It’s an appropriate first name for Saint Francis’s junior Justin Juarez.
Last season, for example, when he won the inside linebacker job late in the season when a starter went down with an injury, he was there, just in case.
This year, when senior linebacker Brody Kalbaugh fractured his leg, the Cougars needed a physical and vocal presence on the defense, Juarez was waiting, just in case.
And the name is even applicable to a coaching spot, if necessary.
If he didn’t want to be a cop, I’m trying to push him into being a football coach, because his mind is his best asset, linebackers coach Joey Didier said.
Just in case he’s needed, Justin Juarez could put on a headset.
He watches more film than any player I’ve ever seen, Didier said. He puts in, at a minimum, about five hours of film work on his own. He’ll come in every day with a question: Hey, coach, I noticed that they tighten their splits when they run this way;’ or, Hey, coach, the back shifts a little bit in his stance to the left when they’re going to pass.’ He is an absolute film rat.
It’s pretty rare in a kid. Usually, you’re usually trying to teach them what to watch and when to watch it. He’s calling me saying, Is the film ready?’ I’m ready to watch.’
It is why Juarez, a 6-foot-3, 220-pound linebacker, stepped in as a sophomore last season and intercepted three passes in the Cougars’ 46-14 victory at Taylor when Saint Francis, with two losses earlier in the season, was treading water in hope of reaching the NAIA playoffs.
That started with me back in (Lowell) high school, Juarez said of his film obsession. I was not one of those guys with 4.4, 4.6 speed. I was 5-flat in high school. I was a little heavier. I figured I needed everything I can to be better and faster than them. I take that with me, even to today. I try to pick up on keys and tendencies that, even though the coaches are showing me, I see on my own. I see repetition in the game, it makes me that much faster each play. I might not be one of the fastest guys statistically, but on the field, I’m one of the quickest guys to react to it. If gives me that first step. It makes a big difference.

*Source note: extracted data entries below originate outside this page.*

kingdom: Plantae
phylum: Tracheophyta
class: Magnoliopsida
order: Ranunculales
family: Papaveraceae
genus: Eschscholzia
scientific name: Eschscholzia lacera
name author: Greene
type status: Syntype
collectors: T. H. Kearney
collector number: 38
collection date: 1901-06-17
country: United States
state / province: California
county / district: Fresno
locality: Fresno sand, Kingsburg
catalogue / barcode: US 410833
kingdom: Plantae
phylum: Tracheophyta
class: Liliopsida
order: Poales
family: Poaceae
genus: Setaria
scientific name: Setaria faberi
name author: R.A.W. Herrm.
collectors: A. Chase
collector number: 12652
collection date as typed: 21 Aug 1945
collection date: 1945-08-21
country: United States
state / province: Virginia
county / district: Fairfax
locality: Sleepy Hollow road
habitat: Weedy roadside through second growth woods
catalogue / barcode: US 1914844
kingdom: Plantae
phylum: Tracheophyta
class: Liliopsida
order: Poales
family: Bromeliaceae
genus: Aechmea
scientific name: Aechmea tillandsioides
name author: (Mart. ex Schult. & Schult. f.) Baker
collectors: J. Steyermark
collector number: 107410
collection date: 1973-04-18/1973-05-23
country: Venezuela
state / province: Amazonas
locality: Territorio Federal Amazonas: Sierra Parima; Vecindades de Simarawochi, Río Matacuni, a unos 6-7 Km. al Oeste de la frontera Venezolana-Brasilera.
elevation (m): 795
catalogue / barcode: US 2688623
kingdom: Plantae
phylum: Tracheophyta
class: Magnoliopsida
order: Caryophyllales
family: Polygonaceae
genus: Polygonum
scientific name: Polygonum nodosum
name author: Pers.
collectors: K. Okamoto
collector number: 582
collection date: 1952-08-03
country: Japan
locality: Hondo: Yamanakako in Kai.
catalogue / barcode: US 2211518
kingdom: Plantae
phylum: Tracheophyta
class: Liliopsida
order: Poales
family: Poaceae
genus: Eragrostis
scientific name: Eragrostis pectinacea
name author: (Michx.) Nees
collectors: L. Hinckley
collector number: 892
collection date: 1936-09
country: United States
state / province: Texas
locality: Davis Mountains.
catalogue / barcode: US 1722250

Without the All-America Kalbaugh, who is expected to return Saturday when No. 7 Saint Francis (4-1) faces No. 1 Marian (5-0), Juarez has taken the defensive leadership role. He is No. 1 in solo (16) and overall (42) tackles.
He has four tackles for a loss. He has been in on a sack, broken up a pass, hurried a quarterback into an incompletion and forced a fumble.
He’s a smart kid, defensive coordinator Warren Maloney said. He understands the game plan. He understands what we’re trying to accomplish. He executes our plan. He’s a guy that when he comes off on the sidelines, there are things that he notices or that he can see from a player’s perspective that maybe we haven’t picked up on from the (press) box or on the sidelines yet. He’s going to give me whatever information he has. He’s very good at that of this is what I’m seeing and this is how they’re doing things.